De nombreuses voix, dont celles de l’influent Président de la Fédération des entreprises du Congo, se sont élevées pour stigmatiser cet état de fait. Ce dernier a dénoncé avec vigueur la mauvaise gouvernance publique7 : « il n’est pas possible de travailler, quand en matière fiscale, certains textes ne sont pas appliqués, quand d’autres qui n’existent pas le sont, quand en matière judiciaire les opérateurs ne disposent d’aucune lisibilité et prévisibilité dans l’application des règles juridiques et judiciaires, quand en matière douanière, les opérateurs sont soumis à des difficultés et à des tracasseries permanentes rencontrées dans leurs opérations qui poussent la plupart d’entre eux à contourner la loi ou s’arranger avec elle ».
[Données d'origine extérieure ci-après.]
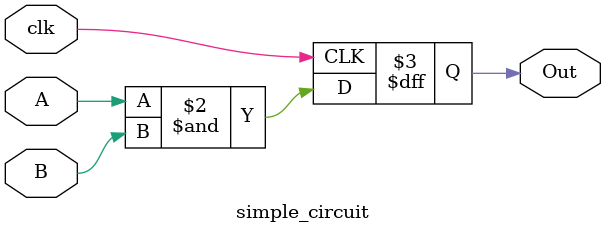
<source format=v>
module simple_circuit(clk, A, B , Out);
input A;
input B;
input clk;

output Out;     

always @ (posedge clk)
begin
Out  <= A & B;
end

endmodule

</source>
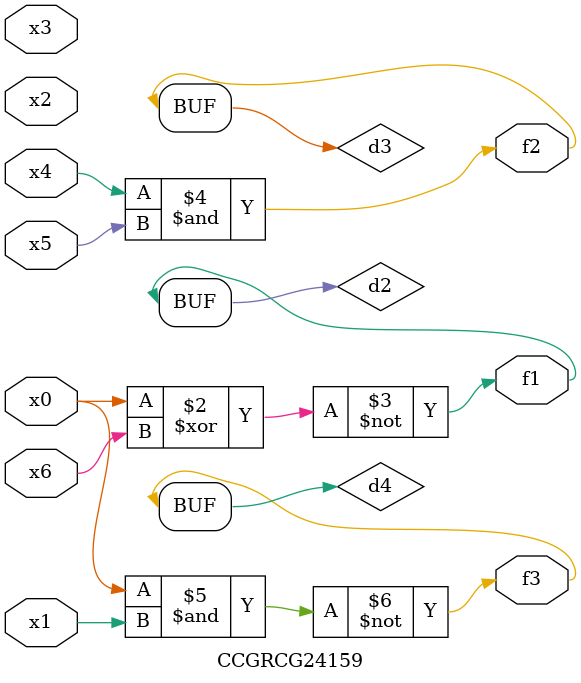
<source format=v>
module CCGRCG24159(
	input x0, x1, x2, x3, x4, x5, x6,
	output f1, f2, f3
);

	wire d1, d2, d3, d4;

	nor (d1, x0);
	xnor (d2, x0, x6);
	and (d3, x4, x5);
	nand (d4, x0, x1);
	assign f1 = d2;
	assign f2 = d3;
	assign f3 = d4;
endmodule

</source>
Ces constats, très critiques, devraient inciter les autorités du pays à replacer l’objectif d’une amélioration du climat des affaires au centre de leurs préoccupations. C’est un préalable indispensable à toute politique de diversification de l’économie fondée sur les mécanismes du marché. Dans cette optique, le Président de la FEC propose la création d’un fonds de développement stratégique qui serait « doté de ressources pérennes et d’une gouvernance adaptée, dont l’indépendance et l’autonomie garantiront de manière durable la vision stratégique de l’État et qui serait alimenté par une part des revenus fiscaux complémentaires tirés de l’application des nouvelles dispositions fiscales et réglementaires du code minier ». Ce Fonds servirait de capital d’amorçage pour le développement des infrastructures, en complément des programmes d’investissements des bailleurs. Selon le Président de la FEC, ce programme pourrait s’articuler autour de « trois priorités pour appuyer une diversification de l’économie : le développement agricole, la transition environnementale et la diversification industrielle » (transformations sur place des produits miniers et la création de zones économiques spéciales).